If a PR modifies dependency files (package.json, Cargo.toml, pyproject.toml, go.mod, requirements.txt), the dependency changes are noted separately in the analysis context.
Keyboard shortcuts
| Key | Action |
|---|---|
j | Next finding |
k | Previous finding |
d | Toggle diff view |
Esc | Deselect / close |
API reference
Review exposes a RESTful API at /v1/reviews. All endpoints require authentication and are scoped to the current tenant.

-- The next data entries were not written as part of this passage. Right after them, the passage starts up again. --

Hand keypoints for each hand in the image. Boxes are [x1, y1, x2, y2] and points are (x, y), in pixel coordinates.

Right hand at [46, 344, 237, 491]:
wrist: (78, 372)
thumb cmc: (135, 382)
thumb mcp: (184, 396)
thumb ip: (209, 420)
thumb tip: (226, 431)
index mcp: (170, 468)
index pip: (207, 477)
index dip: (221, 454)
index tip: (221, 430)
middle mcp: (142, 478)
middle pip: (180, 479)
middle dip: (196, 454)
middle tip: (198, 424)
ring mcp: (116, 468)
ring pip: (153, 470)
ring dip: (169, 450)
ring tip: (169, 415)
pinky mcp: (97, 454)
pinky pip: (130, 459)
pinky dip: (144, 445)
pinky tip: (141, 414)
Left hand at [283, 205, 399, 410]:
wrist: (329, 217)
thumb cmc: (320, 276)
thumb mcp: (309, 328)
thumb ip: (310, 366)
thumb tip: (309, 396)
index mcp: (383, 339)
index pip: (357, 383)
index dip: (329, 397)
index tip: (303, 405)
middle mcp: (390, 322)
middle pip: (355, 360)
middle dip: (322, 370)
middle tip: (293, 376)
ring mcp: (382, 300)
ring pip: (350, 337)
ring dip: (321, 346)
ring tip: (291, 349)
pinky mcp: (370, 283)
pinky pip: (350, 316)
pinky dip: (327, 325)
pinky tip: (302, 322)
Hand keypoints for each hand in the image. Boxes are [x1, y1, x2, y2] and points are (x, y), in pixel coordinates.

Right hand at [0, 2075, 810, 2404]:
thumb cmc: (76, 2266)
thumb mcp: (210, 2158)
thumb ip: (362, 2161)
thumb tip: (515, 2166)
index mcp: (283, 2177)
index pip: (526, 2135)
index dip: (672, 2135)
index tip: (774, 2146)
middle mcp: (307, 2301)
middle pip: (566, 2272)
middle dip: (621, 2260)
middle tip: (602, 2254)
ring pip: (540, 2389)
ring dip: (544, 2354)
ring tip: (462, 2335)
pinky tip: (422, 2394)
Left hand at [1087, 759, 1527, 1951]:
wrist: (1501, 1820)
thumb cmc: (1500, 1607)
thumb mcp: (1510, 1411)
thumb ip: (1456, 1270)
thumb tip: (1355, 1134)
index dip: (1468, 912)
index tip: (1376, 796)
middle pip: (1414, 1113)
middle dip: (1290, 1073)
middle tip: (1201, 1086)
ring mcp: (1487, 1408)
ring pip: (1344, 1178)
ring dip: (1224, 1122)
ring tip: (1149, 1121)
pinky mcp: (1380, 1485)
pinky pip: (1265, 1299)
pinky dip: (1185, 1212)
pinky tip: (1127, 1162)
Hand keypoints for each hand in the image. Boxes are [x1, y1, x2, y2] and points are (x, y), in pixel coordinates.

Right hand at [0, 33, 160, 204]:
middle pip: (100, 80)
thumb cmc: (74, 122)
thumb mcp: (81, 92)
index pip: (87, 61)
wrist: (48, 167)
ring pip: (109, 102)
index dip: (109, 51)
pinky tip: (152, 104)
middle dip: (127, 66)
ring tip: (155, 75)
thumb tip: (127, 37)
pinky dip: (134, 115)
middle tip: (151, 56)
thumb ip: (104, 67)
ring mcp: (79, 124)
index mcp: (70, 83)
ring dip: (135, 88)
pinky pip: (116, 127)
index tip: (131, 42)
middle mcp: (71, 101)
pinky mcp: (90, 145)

| Method | Endpoint | Description |
|---|---|---|
GET | /reviews | List reviews with filtering and pagination |
GET | /reviews/summary | Dashboard summary (total reviews, avg risk, verdict distribution) |
GET | /reviews/repos | Per-repository health stats |
GET | /reviews/metrics | Time-series metrics for charts |
GET | /reviews/:id | Get a single review with all findings |
GET | /reviews/pr/:owner/:repo/:prNumber | Look up review by PR |
POST | /reviews | Create a new review |
POST | /reviews/:id/complete | Complete a review with verdict and findings |
POST | /reviews/:id/fail | Mark a review as failed |
POST | /reviews/:id/analyze | Trigger AI analysis on a PR |
PATCH | /reviews/findings/:id/status | Update finding status (resolve, dismiss, reopen) |
POST | /reviews/:id/comment | Post a comment to the PR |
POST | /reviews/:id/autofix | Apply an auto-fix for a finding |
POST | /reviews/:id/chat | Chat about the review |
POST | /reviews/sync | Trigger PR discovery and sync |
Query parameters
The list endpoints accept optional from and to parameters (ISO 8601 datetime) to control the time window. The default frontend behavior sends from as three days ago.
Filtering
| Parameter | Type | Description |
|---|---|---|
repo | string | Filter by repository name |
verdict | enum | approved, changes_requested, blocked, pending, error |
merge_status | enum | open, merged, closed |
risk_min | number | Minimum risk score (0—100) |
risk_max | number | Maximum risk score (0—100) |
from | datetime | Start of time window |
to | datetime | End of time window |
page | number | Page number (default 1) |
limit | number | Results per page (1—100, default 20) |
Webhook integration
Review supports inbound webhooks from CI/CD systems. When a GitHub Actions, GitLab CI, Bitbucket Pipelines, or Azure DevOps Pipelines run completes, a webhook can notify Review to trigger analysis on the associated PR. Configure webhooks in Settings → Integrations.